Escrevi e publiquei este texto em 2014, mas volto a publicá-lo porque chego mais uma vez a Portugal, terra fantástica, e encontro manifestações do povo contra o Acordo Ortográfico de 1990, adotado no Brasil a partir de 2016. Em Portugal, ele teria sido adotado em 2009, mas há polêmica quanto a essa data, em razão da não publicação em tempo hábil do Diário Oficial de Portugal. Mas a verdade é que o Acordo nunca foi totalmente assimilado no país, pois a maioria não quer mudar a maneira de falar nem de escrever. E os portugueses pedem para revogar o documento, com a Iniciativa Legislativa de Cidadãos Contra o Acordo Ortográfico, tendo conseguido já o número de assinaturas necessárias para encaminhá-la.
Então, bem antes disso, um artigo, muito interessante, sobre o fato de o Acordo Ortográfico e a Unificação da Língua Portuguesa – essa pretendida “unificação” não tem como ser levada a efeito – não ter melhorado o acesso do livro português no mercado brasileiro, me chama muito a atenção: “Ao estabelecer uma ortografia unificada, o acordo ortográfico iria facilitar a circulação do livro português no Brasil.
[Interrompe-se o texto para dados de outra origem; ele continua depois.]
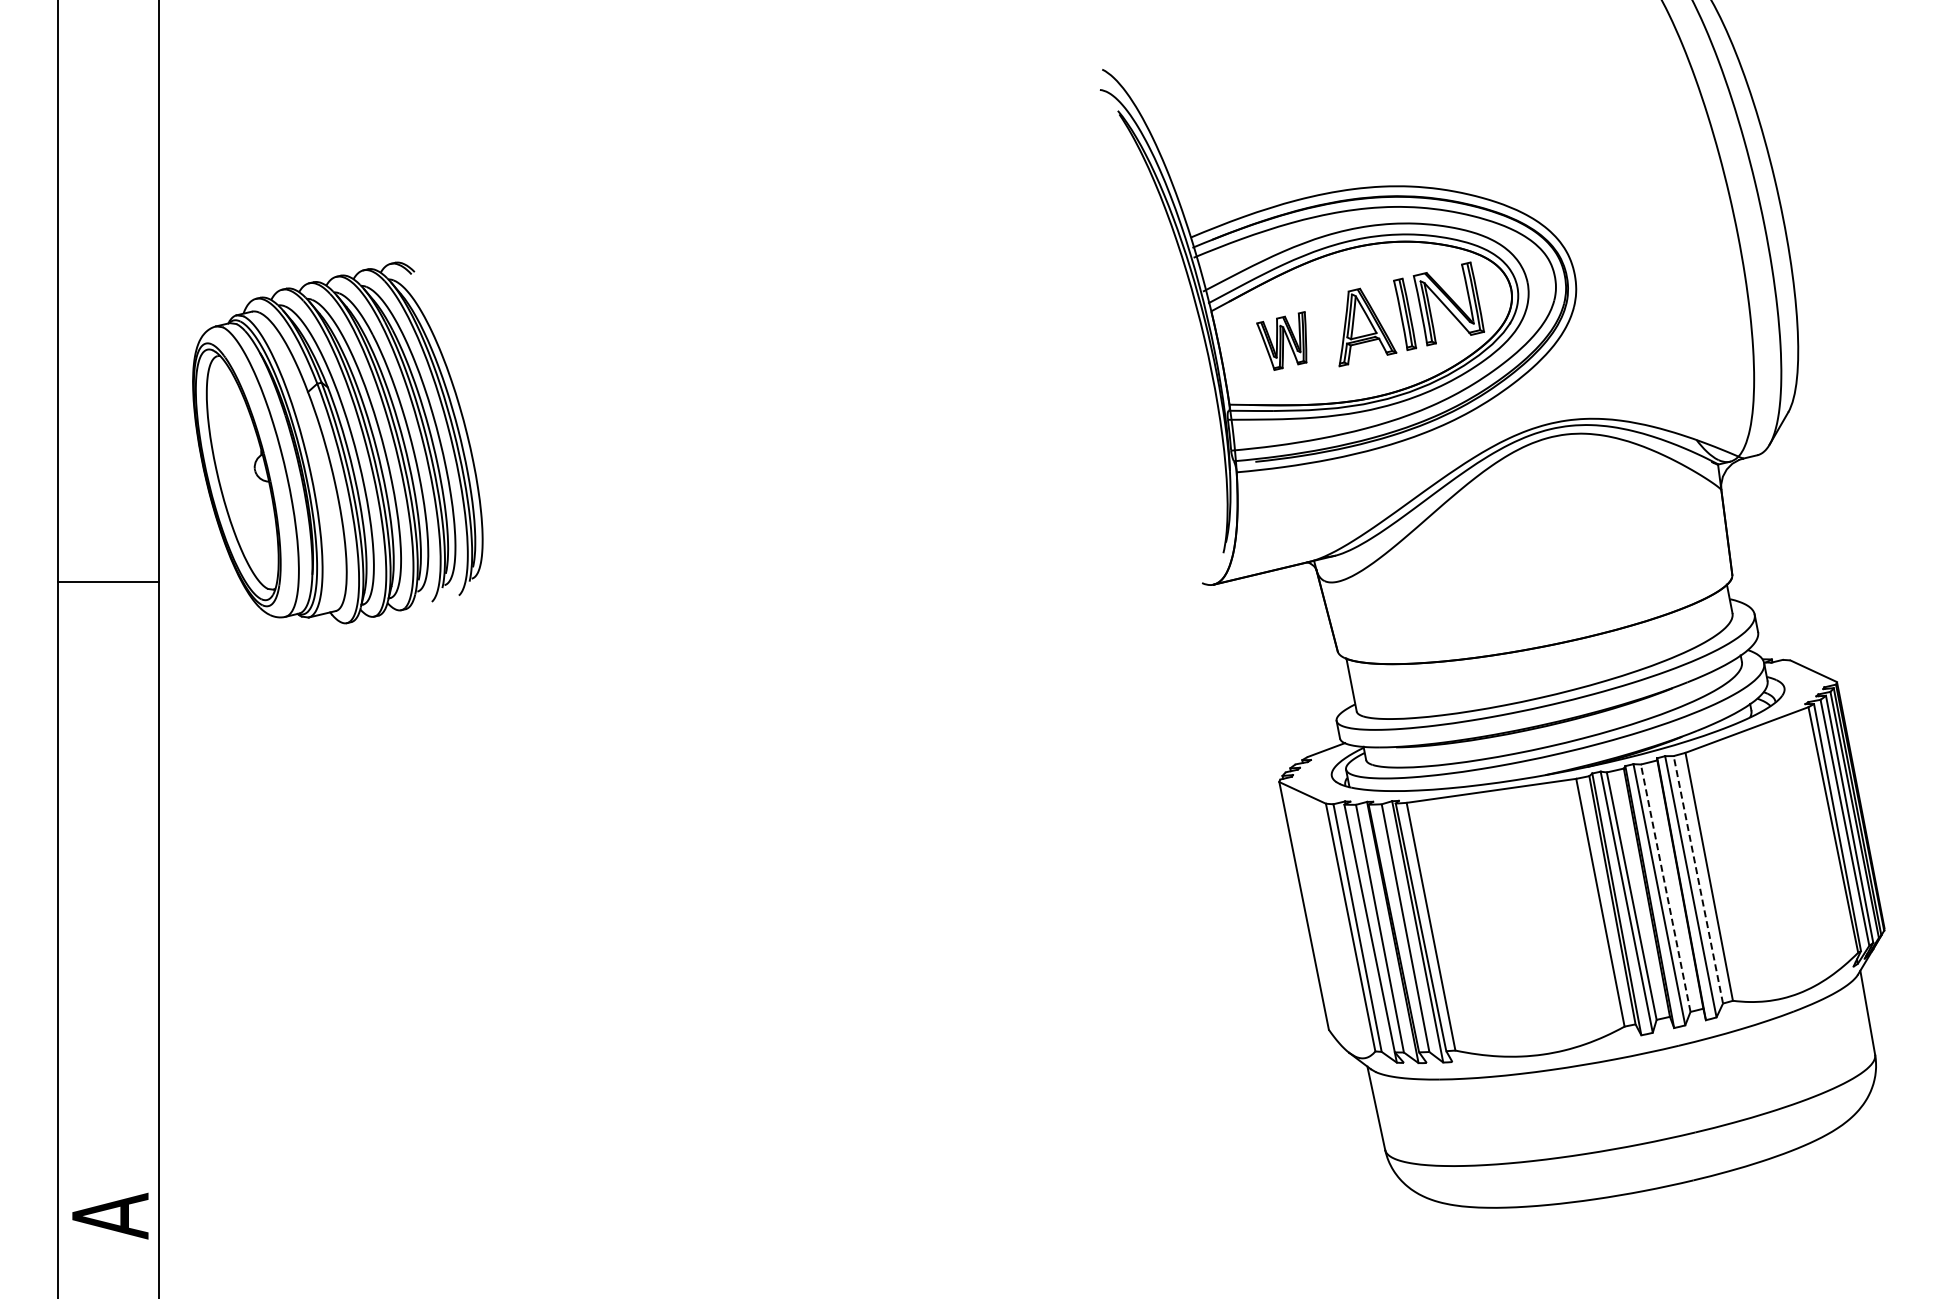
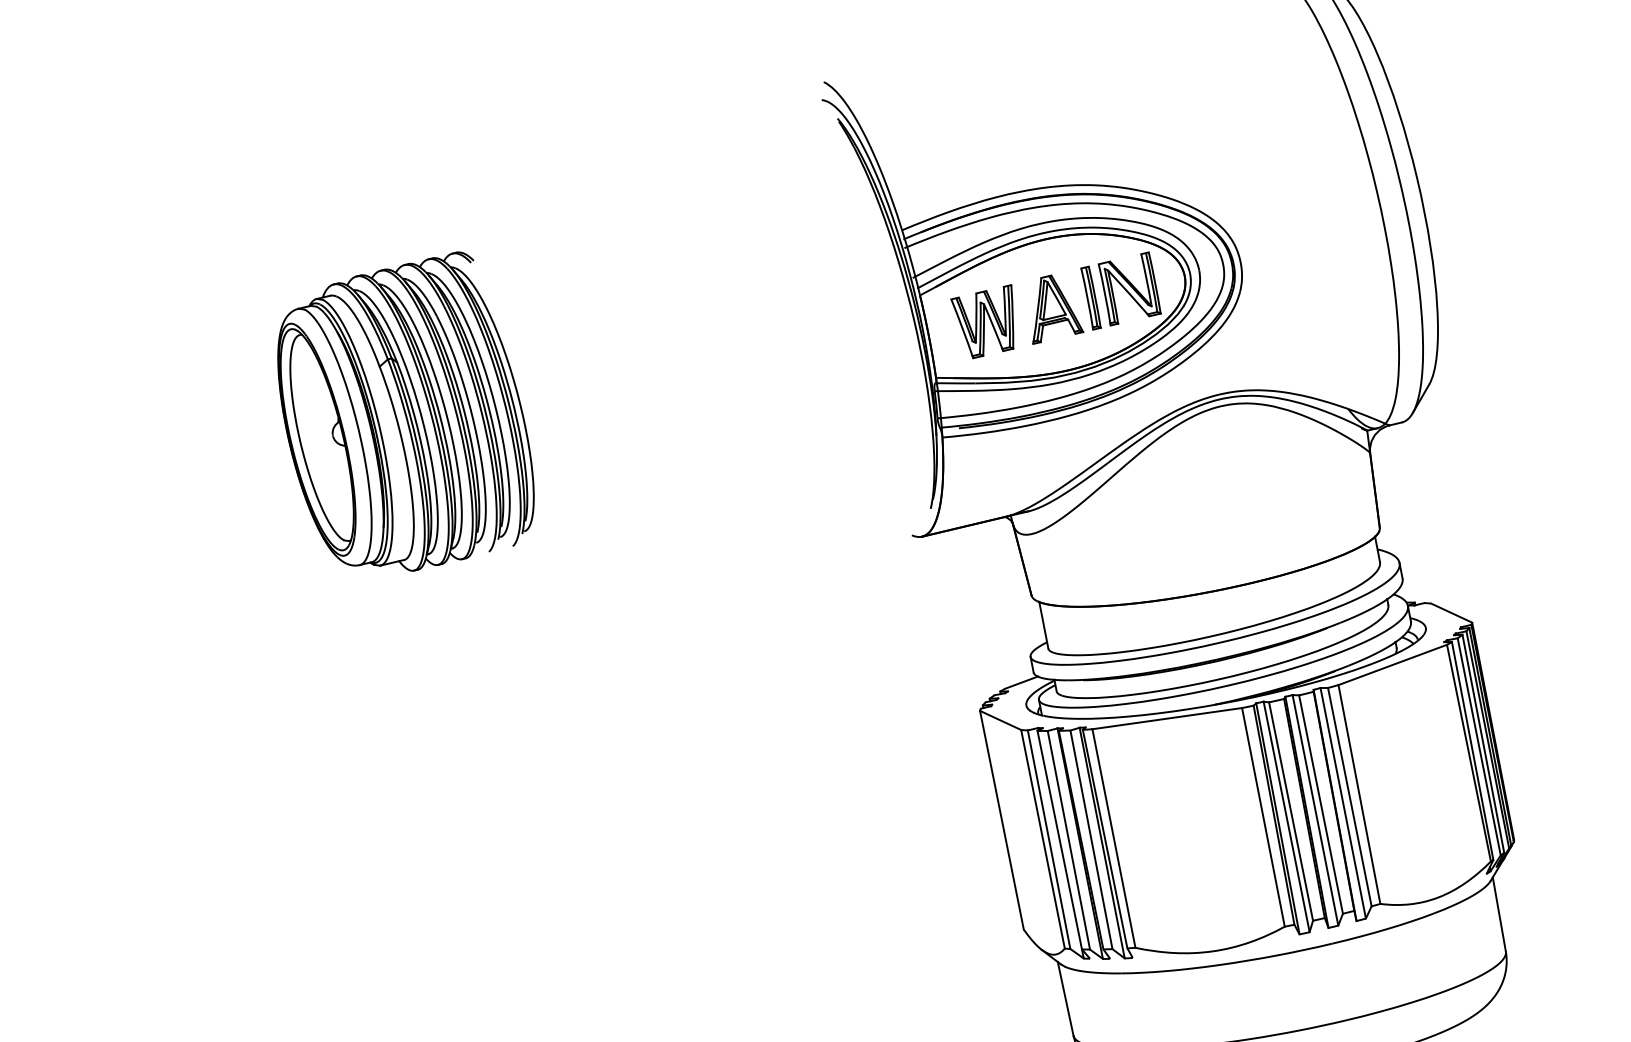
part: (1281, 340) -> (981, 321), size x1.43
part: (337, 442) -> (405, 411), moved
line: (1698, 879) -> (1349, 796), dashed -> solid
line: (1665, 887) -> (1320, 803), dashed -> solid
E a circulação de livros de um país lusófono nos outros. Este foi, entre muito outros, um dos argumentos brandidos em favor da sua aplicação. Agora que, tanto em Portugal como no Brasil, boa parte das editoras adotou o acordo, essa promessa começa a se concretizar? A resposta parece ser negativa.” Esse texto é de origem portuguesa, está num apanhado de clips sobre livro e literatura, mas não identifica o órgão publicador.
Uma afirmação de Pedro Benard da Costa, da legendadora portuguesa Cinemateca, fecha o texto – que não é pequeno, com depoimentos de editores e livreiros portugueses: "A construção gramatical é completamente diferente e há muitas palavras que não têm o mesmo sentido cá e lá."
Pois venho escrevendo sobre isso há anos, ponderando que o Acordo Ortográfico não significa que haverá, automaticamente, uma unificação da língua portuguesa em todos os países onde é falada. Existem muitas palavras que têm significado diferente aqui e em Portugal, e é possível que isso aconteça na comparação com outros países, como Cabo Verde, Angola etc. Lá fora existem muitas palavras que são não usadas aqui e vice-versa.
Assim, uma alteração quase que exclusivamente de acentuação não resolveria as diferenças de significação, o que não inviabiliza a leitura dos livros portugueses no Brasil.
O que incomoda é a pretensão de alguns dos promotores do acordo em querer que o português seja exatamente o mesmo, independente do país onde ele é falado. Se até dentro do mesmo país há diferenças na maneira de falar o português – isso acontece no Brasil -, como esperar que a língua seja a mesma em vários países onde ela é a língua oficial, tão distantes uns dos outros? A linguística existe e vai continuar existindo sempre, não há como ser diferente.
Tenho lido vários autores portugueses, como José Luís Peixoto, Gonçalo M. Tavares, Miguel Torga, Saramago e o angolano Valter Hugo Mãe (que vive em Portugal) e não tenho dificuldade na compreensão dos textos, apesar de serem livros publicados em Portugal e, por isso, conterem palavras desconhecidas. O contexto permite que se entenda perfeitamente o assunto. Não tenho dicionário português que não seja o nosso do Brasil, mas posso pesquisar na internet, se for o caso.
Aliás, como já sabemos pelos clássicos portugueses mais conhecidos no Brasil, Pessoa e Camões, a literatura portuguesa é rica e de qualidade. Quem conhece os autores contemporâneos citados acima sabe do que estou falando, pois são autores consagrados em Portugal, com obra extensa e largamente premiada. Vale a pena conhecer. O português não é exatamente o mesmo que o nosso, há diferenças, sim, mas não há necessidade de tradução para publicação da obra de autores portugueses aqui, porque a compreensão é completamente possível.